How do components get their name? When I first heard a fellow employee utter “I think it has a bad MAP sensor” I pictured a CRT equipped Riveria giving the wrong directions to travelling salesman. Hey, I had a broom in my hand what did I know? Twelve years later I can see why many technicians still don’t fully understand the device called a fuel pressure regulator. Sounds like it changes fuel pressure under varying engine loads, right? Wrong! Its purpose is much different. I’d like to change the name from fuel pressure regulator to constant differential device if I had the opportunity. Let me explain.

 

If you were a computer in control of a vehicle’s engine control system, would you want some clown adding or subtracting fuel pressure to the injectors? I wouldn’t. It stands to reason that if you opened the injector for three milliseconds at a fuel pressure of 45 psi versus 25 psi delivery rates would be drastically effected and so would air-fuel ratios. But wait, isn’t that what the regulator does? Don’t we check regulator operation by removing the vacuum hose and watching the pressure increase? When the engine is under a heavy load, meaning vacuum is low, isn’t fuel pressure increased thus changing the delivery rates? Nope! Time to change the name.

 

The regulator is in charge of maintaining a constant differential pressure drop across the injector so that the computer can count on the fact that three milliseconds provides the same amount of fuel regardless of the engine load. You see, most forget the vacuum inside the intake is the other half of the picture. You have pressure in the injector inlet and vacuum at the outlet. These forces must work in tandem to maintain this balance that the computer counts on. High vacuum means we need less pressure and visa versa. It’s simple once you think about it. So let’s fix a lot of cars with this new thinking.

 

When a tech hangs a gauge on a fuel-injected car and starts his analysis, does he/she know what they should be reading? Most don’t’, and that’s a fundamental flaw. It goes up and down with engine load, great! But is the regulator maintaining the correct constant differential drop? For example I want to use the Ford 39 psi system, which is used on most the their port fuel vehicles except a few, e.x. 2.3 HSC, 4.9, 3.0/3.2 SHO. The rest of the engine families use the most overlooked regulated pressure in history IMHO.

 

This 39 psi system, or should I write 39 psi above atmospheric pressure system, has a common flaw of regulator failures. Let’s look at two examples I did recently.

 

 

 

 

 

The first picture is taken at idle on a ’92 Explorer 4.0L and 109 rounds on the odo.
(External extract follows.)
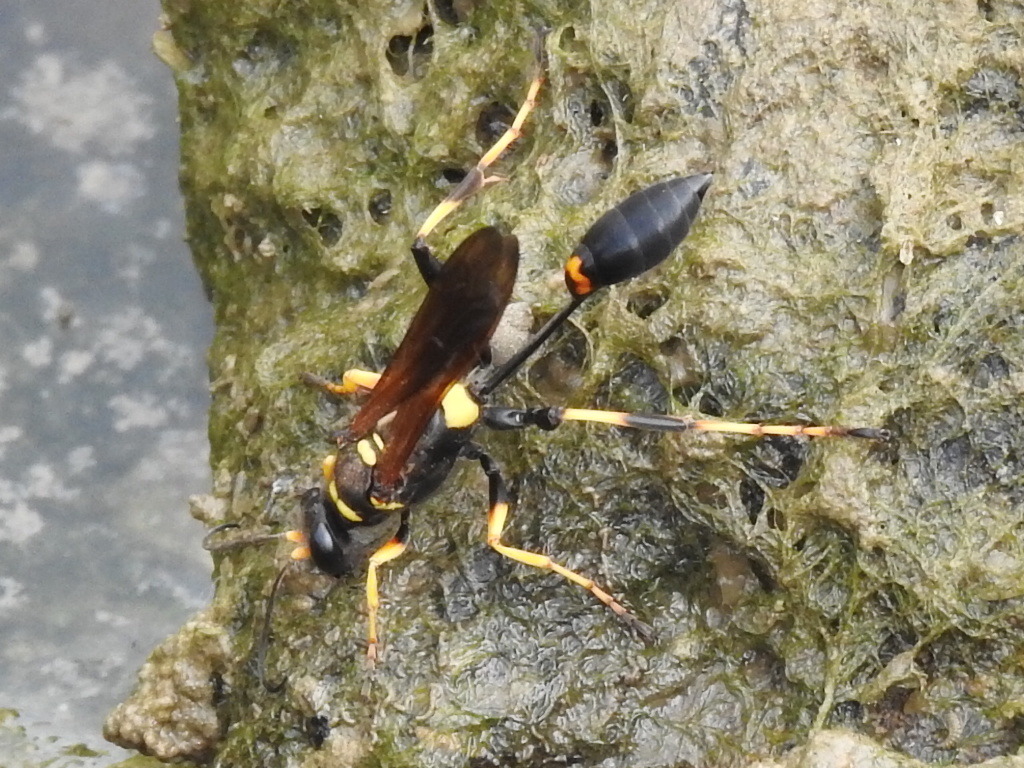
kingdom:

The complaint is a MIL only. Stored code is a 173 - system rich. The only thing I’ve done is hook-up the NGS and the pressure gauge.

 

 

 

 

 

 

Thirty seconds later, while I’m just grabbing the digital camera, boom!

 

You knew that was coming, right?

 

 

 


Next case is a ’94 E250 with 160 rounds and a 5.8L idling in the bay

 

 

Idle Fuel Pressure

 

No MIL or driveability complaint. It’s my sister’s van and we were doing brakes and a tie rod. Since she uses it as a taxi for her kids and is rarely ever parked I decided to check things over.

 

Yep, it’s broke too! You do know what they should read, right?